Responding To Audit Findings
A major factor in dealing with vulnerabilities is the response of the project owners to such findings. When ChainSecurity reached out to Balancer with the news of this attack vector on May 13, 2022, they immediately responded and started to collaborate on understanding and resolving the issue. The Synthetix team was then made aware of the issue by the Balancer team. An improvement proposal was swiftly passed on June 10, 2022, green-lighting a patch that restricted interactions with the SNX token to only via the proxy, and transferred back all the SNX from the fee collector contract back to the Vault contract.

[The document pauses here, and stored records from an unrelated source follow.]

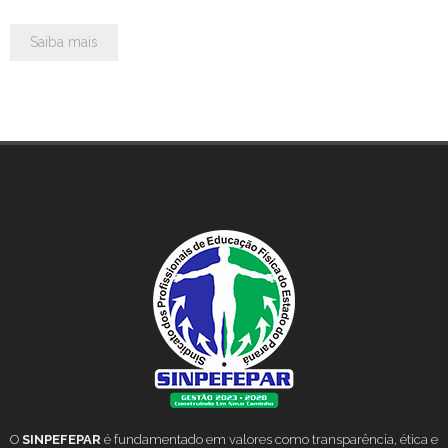
Saiba mais
O
SINPEFEPAR
é fundamentado em valores como transparência, ética e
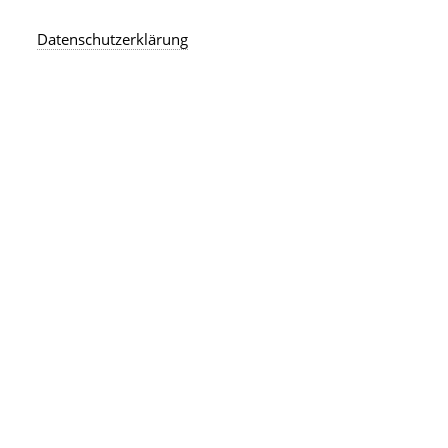
Datenschutzerklärung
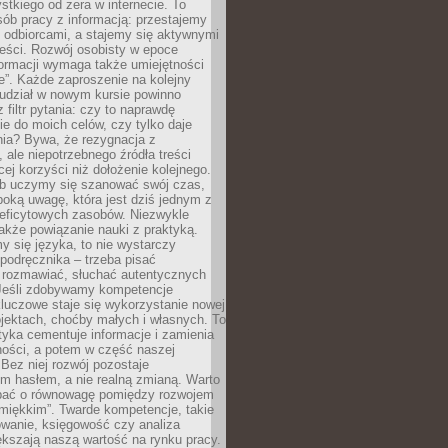
tkiego od zera w internecie. To
ób pracy z informacją: przestajemy
 odbiorcami, a stajemy się aktywnymi
reści. Rozwój osobisty w epoce
formacji wymaga także umiejętności
e”. Każde zaproszenie na kolejny
 udział w nowym kursie powinno
 filtr pytania: czy to naprawdę
ie do moich celów, czy tylko daje
nia? Bywa, że rezygnacja z
 ale niepotrzebnego źródła treści
cej korzyści niż dołożenie kolejnego.
b uczymy się szanować swój czas,
ęboką uwagę, która jest dziś jednym z
deficytowych zasobów. Niezwykle
 także powiązanie nauki z praktyką.
y się języka, to nie wystarczy
 podręcznika – trzeba pisać
 rozmawiać, słuchać autentycznych
 Jeśli zdobywamy kompetencje
luczowe staje się wykorzystanie nowej
jektach, choćby małych i własnych. To
tyka cementuje informacje i zamienia
ności, a potem w część naszej
Bez niej rozwój pozostaje
m hasłem, a nie realną zmianą. Warto
bać o równowagę pomiędzy rozwojem
„miękkim”. Twarde kompetencje, takie
owanie, księgowość czy analiza
kszają naszą wartość na rynku pracy.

It is thus paramount that project owners are easily reachable in case of such emergencies. Projects should have a dedicated channel for white hats to transmit information, which may then be triaged and passed to the relevant team. In addition, while white hats don’t need to be kept in the loop, they should be given confirmation that their report has been received and is being handled. Ideally, they should be given a timeline for the fix and asked for the best channel to contact them in case there are more questions.
Conclusion
In this article, we went over a specific denial-of-service attack vector. It affected the internal token balances in the Balancer protocol, leading to tokens being unavailable for users to trade. We looked at how the Balancer Flash Loan functionality can be used with double entry tokens like SNX to exploit this vulnerability. Learnings from this finding and the way forward were also considered. We also highlighted the importance of quick response by project owners, as exemplified by Balancer and Synthetix teams.